US 12,136,138 B2
	Neural network training with acceleration
Shiyu Li, Durham, NC (US); Krishna T. Malladi, San Jose, CA (US); Andrew Chang, Los Altos, CA (US); and Yang Seok Ki, Palo Alto, CA (US)
Assigned to Samsung Electronics Co., Ltd., Yongin-si (KR)
Filed by Samsung Electronics Co., Ltd., Suwon-si (KR)
Filed on Feb. 11, 2022, as Appl. No. 17/670,044.
Claims priority of provisional application 63/278,799, filed on Nov. 12, 2021.
Claims priority of provisional application 63/278,381, filed on Nov. 11, 2021.
Prior Publication US 2023/0147472 A1, May 11, 2023
This patent is subject to a terminal disclaimer.
Int. Cl. G06T 1/60 (2006.01); G06F 13/40 (2006.01); G06F 16/22 (2019.01); G06T 1/20 (2006.01)

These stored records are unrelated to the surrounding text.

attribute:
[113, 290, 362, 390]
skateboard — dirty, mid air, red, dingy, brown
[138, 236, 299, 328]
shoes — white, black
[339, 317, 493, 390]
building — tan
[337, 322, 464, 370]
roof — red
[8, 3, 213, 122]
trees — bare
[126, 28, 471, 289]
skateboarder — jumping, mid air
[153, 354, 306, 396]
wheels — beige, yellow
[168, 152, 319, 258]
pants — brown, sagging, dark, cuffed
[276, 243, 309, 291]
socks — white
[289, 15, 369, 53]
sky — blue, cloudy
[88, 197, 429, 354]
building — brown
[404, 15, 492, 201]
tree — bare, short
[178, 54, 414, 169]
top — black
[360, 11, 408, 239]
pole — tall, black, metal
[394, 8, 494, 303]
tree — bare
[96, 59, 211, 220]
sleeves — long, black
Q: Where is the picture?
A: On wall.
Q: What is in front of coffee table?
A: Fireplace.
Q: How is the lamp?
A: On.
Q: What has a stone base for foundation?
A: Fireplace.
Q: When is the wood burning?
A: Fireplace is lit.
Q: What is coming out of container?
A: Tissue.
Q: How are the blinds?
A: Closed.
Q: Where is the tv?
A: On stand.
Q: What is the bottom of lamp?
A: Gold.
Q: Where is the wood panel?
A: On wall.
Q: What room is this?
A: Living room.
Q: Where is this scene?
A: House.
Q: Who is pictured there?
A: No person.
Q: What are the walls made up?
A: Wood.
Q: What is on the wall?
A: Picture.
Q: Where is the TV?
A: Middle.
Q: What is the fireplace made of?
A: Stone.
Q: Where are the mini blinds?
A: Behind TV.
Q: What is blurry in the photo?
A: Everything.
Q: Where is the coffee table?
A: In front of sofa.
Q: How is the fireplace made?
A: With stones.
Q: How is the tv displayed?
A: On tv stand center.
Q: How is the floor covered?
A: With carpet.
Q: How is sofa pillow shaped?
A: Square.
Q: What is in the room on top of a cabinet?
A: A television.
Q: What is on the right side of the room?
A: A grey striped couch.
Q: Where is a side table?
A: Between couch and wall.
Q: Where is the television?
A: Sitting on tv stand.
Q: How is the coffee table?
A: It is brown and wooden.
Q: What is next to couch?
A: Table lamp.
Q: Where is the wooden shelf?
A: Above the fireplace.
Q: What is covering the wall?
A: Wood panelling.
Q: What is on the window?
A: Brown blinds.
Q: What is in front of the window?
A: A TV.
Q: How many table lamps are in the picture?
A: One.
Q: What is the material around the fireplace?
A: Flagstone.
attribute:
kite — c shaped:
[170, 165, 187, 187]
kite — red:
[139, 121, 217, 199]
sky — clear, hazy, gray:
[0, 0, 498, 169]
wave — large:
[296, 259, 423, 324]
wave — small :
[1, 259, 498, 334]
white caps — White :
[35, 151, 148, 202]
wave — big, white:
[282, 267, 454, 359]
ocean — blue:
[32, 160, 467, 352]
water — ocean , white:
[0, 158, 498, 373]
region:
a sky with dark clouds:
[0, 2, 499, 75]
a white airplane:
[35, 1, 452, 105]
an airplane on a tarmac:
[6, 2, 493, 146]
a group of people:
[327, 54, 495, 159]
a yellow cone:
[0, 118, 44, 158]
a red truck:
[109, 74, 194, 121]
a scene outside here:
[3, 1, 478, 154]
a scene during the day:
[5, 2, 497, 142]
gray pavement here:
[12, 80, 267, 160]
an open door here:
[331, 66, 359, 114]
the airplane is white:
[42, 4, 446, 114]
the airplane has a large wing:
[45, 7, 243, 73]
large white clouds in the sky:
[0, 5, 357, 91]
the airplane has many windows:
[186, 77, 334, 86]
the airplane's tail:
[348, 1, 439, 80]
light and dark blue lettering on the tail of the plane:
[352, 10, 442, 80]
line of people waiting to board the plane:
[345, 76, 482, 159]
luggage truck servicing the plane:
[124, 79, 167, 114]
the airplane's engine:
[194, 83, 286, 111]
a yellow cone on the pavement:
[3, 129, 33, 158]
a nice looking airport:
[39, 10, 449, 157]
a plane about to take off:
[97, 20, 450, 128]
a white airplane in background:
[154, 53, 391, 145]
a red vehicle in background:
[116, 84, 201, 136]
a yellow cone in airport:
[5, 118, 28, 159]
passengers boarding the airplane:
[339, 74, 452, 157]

CPC G06T 1/60 (2013.01) [G06F 13/4022 (2013.01); G06F 16/2237 (2019.01); G06F 16/2282 (2019.01); G06T 1/20 (2013.01)]

20 Claims

1. A system, comprising:

a graphics processing unit cluster; and

a computational storage cluster connected to the graphics processing unit cluster by a cache-coherent system interconnect,

wherein:

the graphics processing unit cluster comprises one or more graphics processing units,

the computational storage cluster comprises one or more computational storage devices, and

a first computational storage device of the one or more computational storage devices is configured to:

store an embedding table;

receive, from an interface associated with the cache-coherent system interconnect, an index vector comprising a first index and a second index; and

calculate an embedded vector based on:

a first row of the embedding table, corresponding to the first index, and

a second row of the embedding table, corresponding to the second index.